Casa Babylon

Deambulo hace años por la misma ciudad. Como el feriante que desmonta la pista de los coches de choque, abro una botella de vino y me pongo a recordar que en las casas que viví mudé de piel y sus paredes me vieron mutar como el insecto de Kafka. Crecí en un piso familiar con calefacción central. Allí aprendí a estirar el cable del teléfono de góndola del pasillo para que nadie me oyese hablar con la novia. Y también a escuchar a mis padres susurrarse a oscuras las aventuras del día, mientras los hermanos nos quedábamos dormidos con la luz roja del cigarro del jefe de la casa.
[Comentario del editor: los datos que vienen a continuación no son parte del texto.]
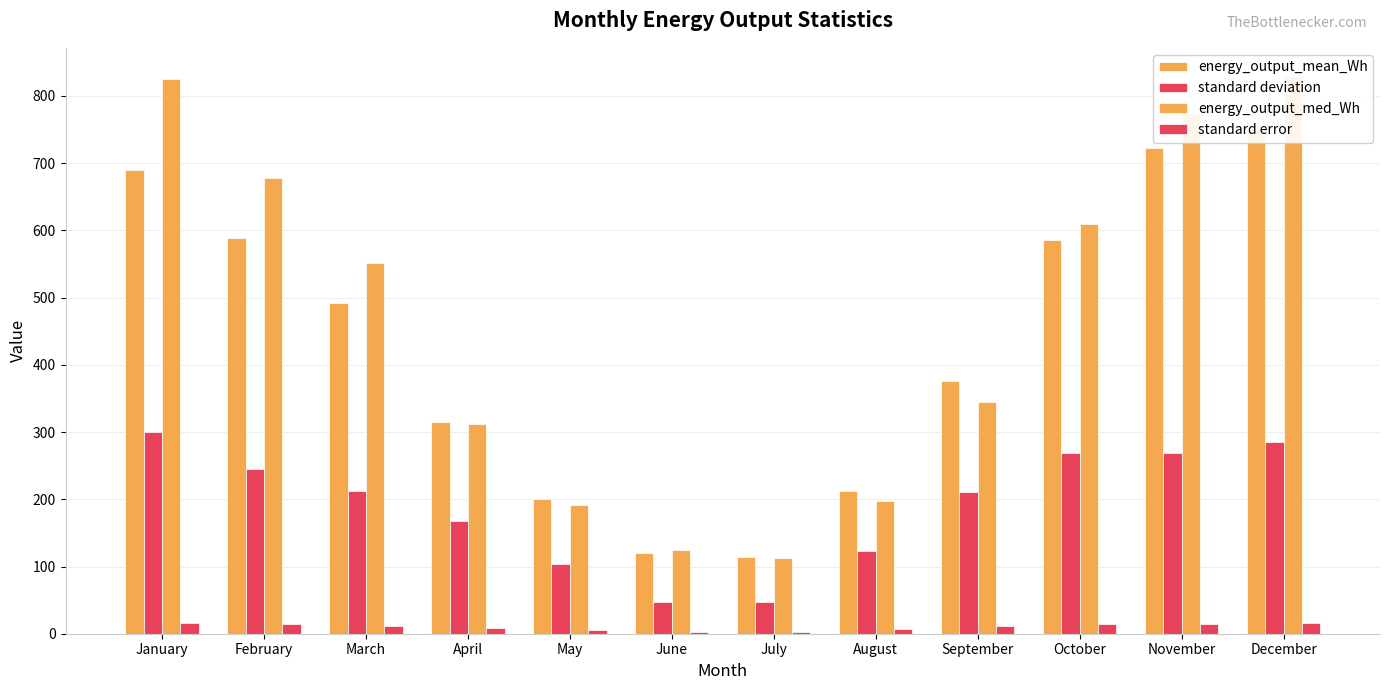

What is the sum of all standard deviation values?

2281.1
Volé de allí, a un par de esquinas, a la casa en la que mi abuelo le dio permiso a mi padre para llevar a mi madre al altar. Y allí me pilló la muerte de Camarón, enfrascado en escribir su biografía, semanas después de que el diario para el que trabajaba cerrase.
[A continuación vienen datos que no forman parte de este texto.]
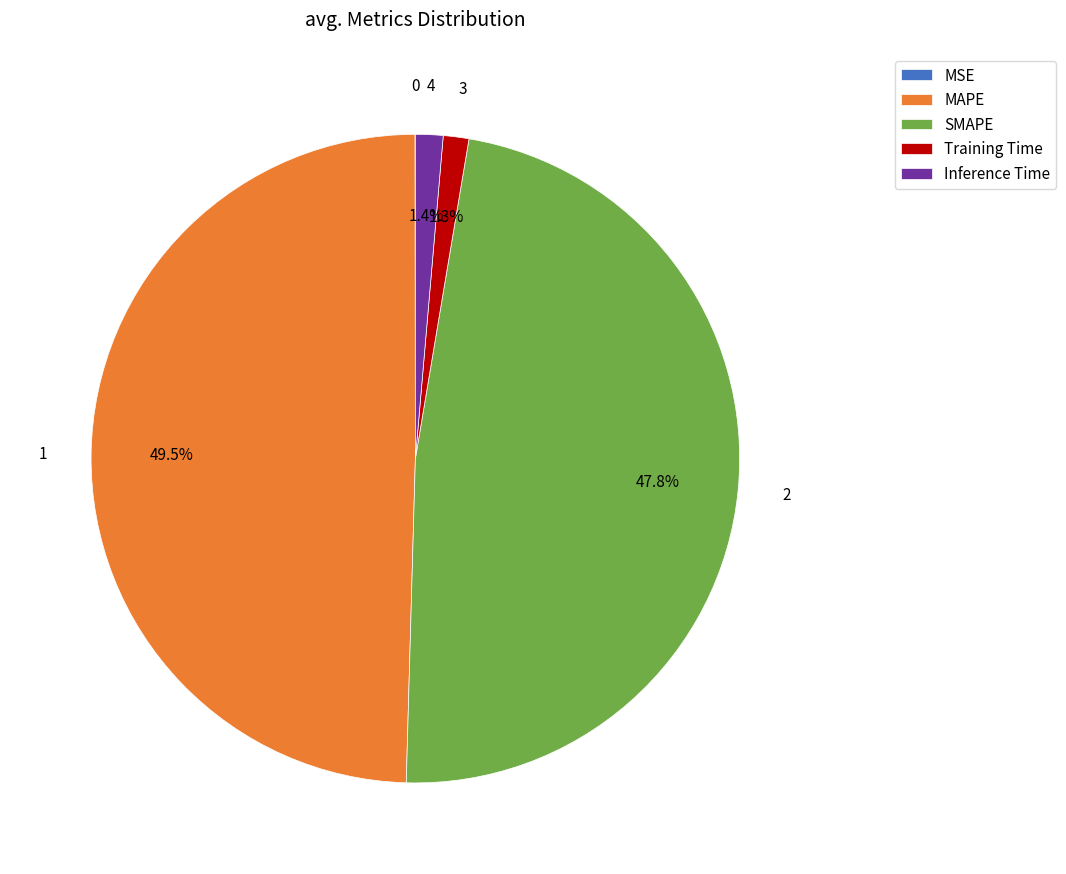

Does SMAPE account for over 50% of the chart?

No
A los dos años me mudé a un barrio que no quería vecinos. La casa era tan grande que había habitaciones en las que nadie entraba. Como allí no estaba a gusto, mi gata, blanca como una perla, se lanzó al vacío desde un séptimo con la excusa de arañar a una golondrina. Perdió una de sus siete vidas y apareció vestida de color gris marengo veinte calles más allá. Para colmo, mi abuela vino a vernos viva y a los pocos días salió sin hálito en una bolsa de cremallera.

Volví al barrio. Y me sentí bien. Encontré un piso pintado de rojo en un edificio abandonado por su dueño y que conseguí alquilar usando las peores artes (legales) imaginables. Cada noche dormía seis pisos por encima de un cine al que había dedicado decenas de sesiones continuas sobre sus butacas de contrachapado. Viví bajo el letrero de neón estropeado del cine que hoy ocupa un supermercado. Cada vez que me olvido de la tinta para el arroz negro vuelvo allí e imagino que resuenan en la pared del fondo las voces de los actores. En esa casa fui muy feliz, y siempre que paso por allí pienso si el nuevo habitante imaginará que cuando yo vivía allí existía Netscape y Silkete dejaba mensajes en el contestador.

He vivido en casas en las que me acogieron. Me hicieron un hueco bajo el edredón y yo, a cambio, preparaba el desayuno, que es una de las mejores maneras de decirle a alguien “te quiero”. He vivido en dos casas bajas. Una roja en cuyo jardín planté un magnolio para celebrar que mi hija vino al mundo. El árbol sigue allí, pero ahora lo riega otra gente. La otra sigue pintada de azul, arropada por el trino de los mirlos y una orquesta de macetas. Allí podía tocar la batería sin protestas y es el hogar de dos chavales que aún me llaman papá en vez de padre.

Desarrollé mi visión espacial para evitar chichones en un par de buhardillas. La primera, un bajo-rasante-patera en la que se podía dormir pero no vivir. La segunda, en un edificio de africanos en mi amado Rastro. Aún conservo dentro de mí el olor de la cocina subsahariana. Abajo, los domingos los yonquis compartían historias con los vendedores de pájaros, pero en lo alto tocamos el cielo muchos días. También viví en un garaje y me fui de allí porque no podía hacer la fotosíntesis y me estaba poniendo mustio. Ahora vivo de nuevo en lo alto, cerca de las antenas de telefonía que nos controlan, en un lugar donde se adivinan las puestas de sol y los aloes le rascan la barriga a las nubes. Y estoy feliz como la casa sin tejado del Happy de Pharrell Williams. Vente, anda, que te preparo una paella.